**Your objective:** All entries below must be given again exactly as they stand.

**Given entries:**

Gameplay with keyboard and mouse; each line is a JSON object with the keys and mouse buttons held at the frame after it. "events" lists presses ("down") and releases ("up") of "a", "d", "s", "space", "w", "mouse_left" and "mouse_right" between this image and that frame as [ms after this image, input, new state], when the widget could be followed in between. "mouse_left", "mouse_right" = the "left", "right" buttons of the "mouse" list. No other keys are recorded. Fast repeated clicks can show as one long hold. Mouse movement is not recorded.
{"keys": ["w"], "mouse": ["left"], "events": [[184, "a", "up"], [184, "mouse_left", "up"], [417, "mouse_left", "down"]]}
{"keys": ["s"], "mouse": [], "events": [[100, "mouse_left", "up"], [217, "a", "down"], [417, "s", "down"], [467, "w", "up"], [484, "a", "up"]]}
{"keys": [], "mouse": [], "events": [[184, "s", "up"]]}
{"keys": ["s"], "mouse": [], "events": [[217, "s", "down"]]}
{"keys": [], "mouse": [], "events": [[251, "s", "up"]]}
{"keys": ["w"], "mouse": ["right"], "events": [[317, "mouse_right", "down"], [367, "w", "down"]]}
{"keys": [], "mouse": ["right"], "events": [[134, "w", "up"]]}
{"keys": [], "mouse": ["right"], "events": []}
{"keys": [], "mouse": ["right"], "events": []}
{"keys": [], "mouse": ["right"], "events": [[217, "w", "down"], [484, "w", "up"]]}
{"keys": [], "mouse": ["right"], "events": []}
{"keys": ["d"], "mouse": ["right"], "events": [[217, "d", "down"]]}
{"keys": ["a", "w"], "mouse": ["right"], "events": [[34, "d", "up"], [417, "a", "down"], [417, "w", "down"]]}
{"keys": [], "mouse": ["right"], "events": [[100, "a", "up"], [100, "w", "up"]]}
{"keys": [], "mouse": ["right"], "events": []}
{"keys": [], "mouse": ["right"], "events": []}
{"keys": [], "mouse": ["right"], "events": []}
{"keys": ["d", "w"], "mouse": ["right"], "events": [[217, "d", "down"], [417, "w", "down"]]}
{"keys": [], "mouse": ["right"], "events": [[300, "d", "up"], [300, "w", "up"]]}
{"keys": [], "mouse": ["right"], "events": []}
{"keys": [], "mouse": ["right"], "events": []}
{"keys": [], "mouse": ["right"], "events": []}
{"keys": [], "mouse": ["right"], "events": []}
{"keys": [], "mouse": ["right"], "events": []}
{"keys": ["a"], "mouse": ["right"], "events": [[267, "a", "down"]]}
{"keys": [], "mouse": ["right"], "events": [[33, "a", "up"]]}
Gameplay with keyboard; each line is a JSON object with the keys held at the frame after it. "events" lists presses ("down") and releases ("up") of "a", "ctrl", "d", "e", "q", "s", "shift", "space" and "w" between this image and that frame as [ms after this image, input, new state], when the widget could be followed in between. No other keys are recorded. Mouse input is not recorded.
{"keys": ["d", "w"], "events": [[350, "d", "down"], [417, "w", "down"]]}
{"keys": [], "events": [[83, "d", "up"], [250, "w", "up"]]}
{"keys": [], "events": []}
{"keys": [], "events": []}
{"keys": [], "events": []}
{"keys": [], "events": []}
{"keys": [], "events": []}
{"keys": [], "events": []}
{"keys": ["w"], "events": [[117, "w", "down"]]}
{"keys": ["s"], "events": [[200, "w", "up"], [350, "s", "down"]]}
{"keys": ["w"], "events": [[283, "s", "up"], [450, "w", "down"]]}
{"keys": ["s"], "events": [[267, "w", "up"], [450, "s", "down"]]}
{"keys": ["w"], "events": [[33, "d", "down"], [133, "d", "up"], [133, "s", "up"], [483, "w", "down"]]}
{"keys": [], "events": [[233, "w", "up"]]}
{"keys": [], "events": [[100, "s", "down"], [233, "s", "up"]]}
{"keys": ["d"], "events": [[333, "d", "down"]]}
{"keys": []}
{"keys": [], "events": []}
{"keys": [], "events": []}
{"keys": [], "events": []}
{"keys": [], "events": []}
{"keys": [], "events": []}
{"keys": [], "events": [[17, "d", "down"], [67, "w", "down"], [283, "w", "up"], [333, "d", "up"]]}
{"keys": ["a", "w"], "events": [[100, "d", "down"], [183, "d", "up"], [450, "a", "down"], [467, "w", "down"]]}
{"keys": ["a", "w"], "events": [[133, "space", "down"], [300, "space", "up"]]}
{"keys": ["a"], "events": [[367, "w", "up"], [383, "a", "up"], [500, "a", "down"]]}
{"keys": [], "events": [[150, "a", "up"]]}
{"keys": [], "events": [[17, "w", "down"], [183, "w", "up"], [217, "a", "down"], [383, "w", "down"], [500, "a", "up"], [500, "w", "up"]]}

**Your solution:**
Gameplay with keyboard and mouse; each line is a JSON object with the keys and mouse buttons held at the frame after it. "events" lists presses ("down") and releases ("up") of "a", "d", "s", "space", "w", "mouse_left" and "mouse_right" between this image and that frame as [ms after this image, input, new state], when the widget could be followed in between. "mouse_left", "mouse_right" = the "left", "right" buttons of the "mouse" list. No other keys are recorded. Fast repeated clicks can show as one long hold. Mouse movement is not recorded.
{"keys": ["w"], "mouse": ["left"], "events": [[184, "a", "up"], [184, "mouse_left", "up"], [417, "mouse_left", "down"]]}
{"keys": ["s"], "mouse": [], "events": [[100, "mouse_left", "up"], [217, "a", "down"], [417, "s", "down"], [467, "w", "up"], [484, "a", "up"]]}
{"keys": [], "mouse": [], "events": [[184, "s", "up"]]}
{"keys": ["s"], "mouse": [], "events": [[217, "s", "down"]]}
{"keys": [], "mouse": [], "events": [[251, "s", "up"]]}
{"keys": ["w"], "mouse": ["right"], "events": [[317, "mouse_right", "down"], [367, "w", "down"]]}
{"keys": [], "mouse": ["right"], "events": [[134, "w", "up"]]}
{"keys": [], "mouse": ["right"], "events": []}
{"keys": [], "mouse": ["right"], "events": []}
{"keys": [], "mouse": ["right"], "events": [[217, "w", "down"], [484, "w", "up"]]}
{"keys": [], "mouse": ["right"], "events": []}
{"keys": ["d"], "mouse": ["right"], "events": [[217, "d", "down"]]}
{"keys": ["a", "w"], "mouse": ["right"], "events": [[34, "d", "up"], [417, "a", "down"], [417, "w", "down"]]}
{"keys": [], "mouse": ["right"], "events": [[100, "a", "up"], [100, "w", "up"]]}
{"keys": [], "mouse": ["right"], "events": []}
{"keys": [], "mouse": ["right"], "events": []}
{"keys": [], "mouse": ["right"], "events": []}
{"keys": ["d", "w"], "mouse": ["right"], "events": [[217, "d", "down"], [417, "w", "down"]]}
{"keys": [], "mouse": ["right"], "events": [[300, "d", "up"], [300, "w", "up"]]}
{"keys": [], "mouse": ["right"], "events": []}
{"keys": [], "mouse": ["right"], "events": []}
{"keys": [], "mouse": ["right"], "events": []}
{"keys": [], "mouse": ["right"], "events": []}
{"keys": [], "mouse": ["right"], "events": []}
{"keys": ["a"], "mouse": ["right"], "events": [[267, "a", "down"]]}
{"keys": [], "mouse": ["right"], "events": [[33, "a", "up"]]}
Gameplay with keyboard; each line is a JSON object with the keys held at the frame after it. "events" lists presses ("down") and releases ("up") of "a", "ctrl", "d", "e", "q", "s", "shift", "space" and "w" between this image and that frame as [ms after this image, input, new state], when the widget could be followed in between. No other keys are recorded. Mouse input is not recorded.
{"keys": ["d", "w"], "events": [[350, "d", "down"], [417, "w", "down"]]}
{"keys": [], "events": [[83, "d", "up"], [250, "w", "up"]]}
{"keys": [], "events": []}
{"keys": [], "events": []}
{"keys": [], "events": []}
{"keys": [], "events": []}
{"keys": [], "events": []}
{"keys": [], "events": []}
{"keys": ["w"], "events": [[117, "w", "down"]]}
{"keys": ["s"], "events": [[200, "w", "up"], [350, "s", "down"]]}
{"keys": ["w"], "events": [[283, "s", "up"], [450, "w", "down"]]}
{"keys": ["s"], "events": [[267, "w", "up"], [450, "s", "down"]]}
{"keys": ["w"], "events": [[33, "d", "down"], [133, "d", "up"], [133, "s", "up"], [483, "w", "down"]]}
{"keys": [], "events": [[233, "w", "up"]]}
{"keys": [], "events": [[100, "s", "down"], [233, "s", "up"]]}
{"keys": ["d"], "events": [[333, "d", "down"]]}
{"keys": []}
{"keys": [], "events": []}
{"keys": [], "events": []}
{"keys": [], "events": []}
{"keys": [], "events": []}
{"keys": [], "events": []}
{"keys": [], "events": [[17, "d", "down"], [67, "w", "down"], [283, "w", "up"], [333, "d", "up"]]}
{"keys": ["a", "w"], "events": [[100, "d", "down"], [183, "d", "up"], [450, "a", "down"], [467, "w", "down"]]}
{"keys": ["a", "w"], "events": [[133, "space", "down"], [300, "space", "up"]]}
{"keys": ["a"], "events": [[367, "w", "up"], [383, "a", "up"], [500, "a", "down"]]}
{"keys": [], "events": [[150, "a", "up"]]}
{"keys": [], "events": [[17, "w", "down"], [183, "w", "up"], [217, "a", "down"], [383, "w", "down"], [500, "a", "up"], [500, "w", "up"]]}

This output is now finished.